Publication Year: 2010
JRC N°: JRC54775
ISBN: 978-90-481-2945-4
URI: http://publications.jrc.ec.europa.eu/repository/handle/JRC54775
DOI: 10.1007/978-90-481-2945-4_12
Type: Articles in books
Abstract: Recent increases in dissolved organic carbon (DOC) concentrations in surface waters across both Europe and North America have focused attention on the factors controlling the export of DOC compounds from catchments.Waters containing high concentrations of DOC generally have a characteristic brown colour and are associated with the presence of highly organic soils. High DOC concentrations have implications for both water treatment and for the ecology of surface waters. DOC must be removed from drinking water because of health concerns related to the formation of trihalomethanes (THMs), carcinogenic compounds that are produced when water with a high DOC concentration is disinfected using chlorine (WHO, 2005).
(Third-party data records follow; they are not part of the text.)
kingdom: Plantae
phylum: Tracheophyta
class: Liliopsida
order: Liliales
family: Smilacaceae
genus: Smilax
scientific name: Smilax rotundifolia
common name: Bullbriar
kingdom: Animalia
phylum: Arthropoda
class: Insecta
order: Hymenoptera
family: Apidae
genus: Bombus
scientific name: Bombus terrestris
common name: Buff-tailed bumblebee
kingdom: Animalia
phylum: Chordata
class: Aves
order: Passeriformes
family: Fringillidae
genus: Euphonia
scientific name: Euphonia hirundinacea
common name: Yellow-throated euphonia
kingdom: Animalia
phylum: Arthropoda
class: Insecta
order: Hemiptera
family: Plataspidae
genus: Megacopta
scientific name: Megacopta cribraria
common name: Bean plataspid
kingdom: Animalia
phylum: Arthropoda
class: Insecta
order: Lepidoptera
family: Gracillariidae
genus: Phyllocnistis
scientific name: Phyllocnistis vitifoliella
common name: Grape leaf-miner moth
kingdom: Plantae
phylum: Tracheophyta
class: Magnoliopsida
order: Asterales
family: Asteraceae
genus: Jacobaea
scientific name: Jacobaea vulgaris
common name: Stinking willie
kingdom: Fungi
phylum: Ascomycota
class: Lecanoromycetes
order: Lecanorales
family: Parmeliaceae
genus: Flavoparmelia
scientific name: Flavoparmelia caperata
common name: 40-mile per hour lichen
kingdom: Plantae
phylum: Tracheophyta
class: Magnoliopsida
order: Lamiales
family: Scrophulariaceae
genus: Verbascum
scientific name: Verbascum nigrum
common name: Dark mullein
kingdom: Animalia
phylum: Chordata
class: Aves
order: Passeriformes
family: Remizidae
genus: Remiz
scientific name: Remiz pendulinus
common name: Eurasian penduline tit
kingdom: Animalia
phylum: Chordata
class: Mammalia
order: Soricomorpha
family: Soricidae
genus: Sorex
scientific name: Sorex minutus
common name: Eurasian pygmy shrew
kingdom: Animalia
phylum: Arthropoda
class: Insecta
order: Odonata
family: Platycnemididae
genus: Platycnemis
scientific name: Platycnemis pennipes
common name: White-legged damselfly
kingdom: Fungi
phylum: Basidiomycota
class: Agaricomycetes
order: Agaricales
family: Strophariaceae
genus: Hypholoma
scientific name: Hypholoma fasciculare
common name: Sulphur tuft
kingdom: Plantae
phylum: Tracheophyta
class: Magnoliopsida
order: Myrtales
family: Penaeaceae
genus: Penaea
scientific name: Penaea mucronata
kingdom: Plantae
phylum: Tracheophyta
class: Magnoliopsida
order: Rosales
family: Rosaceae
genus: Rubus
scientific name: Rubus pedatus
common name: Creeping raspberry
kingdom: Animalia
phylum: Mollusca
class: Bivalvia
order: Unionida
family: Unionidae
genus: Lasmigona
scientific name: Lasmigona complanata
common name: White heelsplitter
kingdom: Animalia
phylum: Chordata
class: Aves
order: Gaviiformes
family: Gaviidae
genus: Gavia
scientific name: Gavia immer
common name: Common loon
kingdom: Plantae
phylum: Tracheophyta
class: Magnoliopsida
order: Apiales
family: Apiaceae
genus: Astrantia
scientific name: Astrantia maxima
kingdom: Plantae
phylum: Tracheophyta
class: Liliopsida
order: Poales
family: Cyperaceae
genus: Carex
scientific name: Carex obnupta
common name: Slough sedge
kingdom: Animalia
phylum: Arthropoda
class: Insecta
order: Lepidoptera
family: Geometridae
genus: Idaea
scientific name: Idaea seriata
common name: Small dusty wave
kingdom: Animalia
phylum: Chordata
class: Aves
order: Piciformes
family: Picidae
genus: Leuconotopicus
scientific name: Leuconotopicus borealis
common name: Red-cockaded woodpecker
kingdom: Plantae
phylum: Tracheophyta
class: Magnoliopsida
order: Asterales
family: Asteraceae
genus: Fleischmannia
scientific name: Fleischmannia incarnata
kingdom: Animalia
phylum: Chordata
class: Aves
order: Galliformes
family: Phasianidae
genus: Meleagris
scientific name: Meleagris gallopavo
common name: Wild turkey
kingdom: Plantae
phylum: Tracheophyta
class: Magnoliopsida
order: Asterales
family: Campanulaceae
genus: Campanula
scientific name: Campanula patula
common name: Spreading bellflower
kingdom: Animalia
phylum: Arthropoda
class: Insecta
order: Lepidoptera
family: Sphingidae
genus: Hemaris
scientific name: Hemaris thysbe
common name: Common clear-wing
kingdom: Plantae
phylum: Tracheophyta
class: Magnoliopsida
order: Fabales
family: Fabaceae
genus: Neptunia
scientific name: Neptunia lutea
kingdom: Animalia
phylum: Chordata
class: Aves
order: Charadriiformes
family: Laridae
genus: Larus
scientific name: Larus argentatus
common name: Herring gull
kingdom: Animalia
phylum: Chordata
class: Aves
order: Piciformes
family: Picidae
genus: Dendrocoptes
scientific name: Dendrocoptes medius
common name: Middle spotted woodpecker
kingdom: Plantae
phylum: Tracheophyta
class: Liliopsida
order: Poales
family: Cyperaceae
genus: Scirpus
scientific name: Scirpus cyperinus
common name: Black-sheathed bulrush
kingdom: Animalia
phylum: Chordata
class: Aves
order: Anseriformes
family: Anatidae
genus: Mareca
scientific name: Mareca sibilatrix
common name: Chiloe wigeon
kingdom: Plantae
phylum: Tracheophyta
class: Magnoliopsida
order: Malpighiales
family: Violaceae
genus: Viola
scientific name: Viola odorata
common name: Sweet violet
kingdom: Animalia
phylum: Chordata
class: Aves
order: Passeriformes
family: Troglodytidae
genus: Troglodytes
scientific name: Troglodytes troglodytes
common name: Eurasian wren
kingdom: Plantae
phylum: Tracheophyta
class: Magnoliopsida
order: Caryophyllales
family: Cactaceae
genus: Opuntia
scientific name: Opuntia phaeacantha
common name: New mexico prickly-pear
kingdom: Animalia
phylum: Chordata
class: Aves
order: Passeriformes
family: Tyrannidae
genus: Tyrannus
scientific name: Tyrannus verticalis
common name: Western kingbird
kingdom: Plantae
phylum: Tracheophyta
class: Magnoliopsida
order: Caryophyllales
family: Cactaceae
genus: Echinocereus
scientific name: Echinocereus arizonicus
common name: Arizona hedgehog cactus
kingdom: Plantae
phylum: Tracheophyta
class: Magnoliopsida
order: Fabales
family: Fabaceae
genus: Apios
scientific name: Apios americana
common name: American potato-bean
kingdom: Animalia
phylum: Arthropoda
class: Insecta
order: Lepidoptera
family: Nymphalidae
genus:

During the 1990s many water treatment plants in Nordic countries began to report an increased difficulty in treating highly coloured water (Löfgren et al., 2003; NORDTEST, 2003). Of particular concern has been the continued investment required to deal with the problem and indications that the quality as well as the quantity of organic matter appears to be changing (NORDTEST, 2003). Similar problems have been noted in the UK (Scott et al., 2001; Sharp et al., 2006). Changes in DOC concentration and water colour also have physical, chemical, and biological implications for lake ecosystems (Jones, 1998) while the export of DOC from catchments also represents a transfer of carbon from long-term terrestrial stores to more labile forms that can further contribute to atmospheric concentrations of CO2 and, therefore, potentially contribute to global warming. In this chapter the influence of climatic factors on short-term variability and long-term trends in the export of DOC is described using examples from CLIME catchments and from other published studies. A related chapter (Chapter 13 of this volume) describes the model simulations that were used to quantify the future flux of DOC at CLIME sites given the climate change projections summarised in Chapter 2.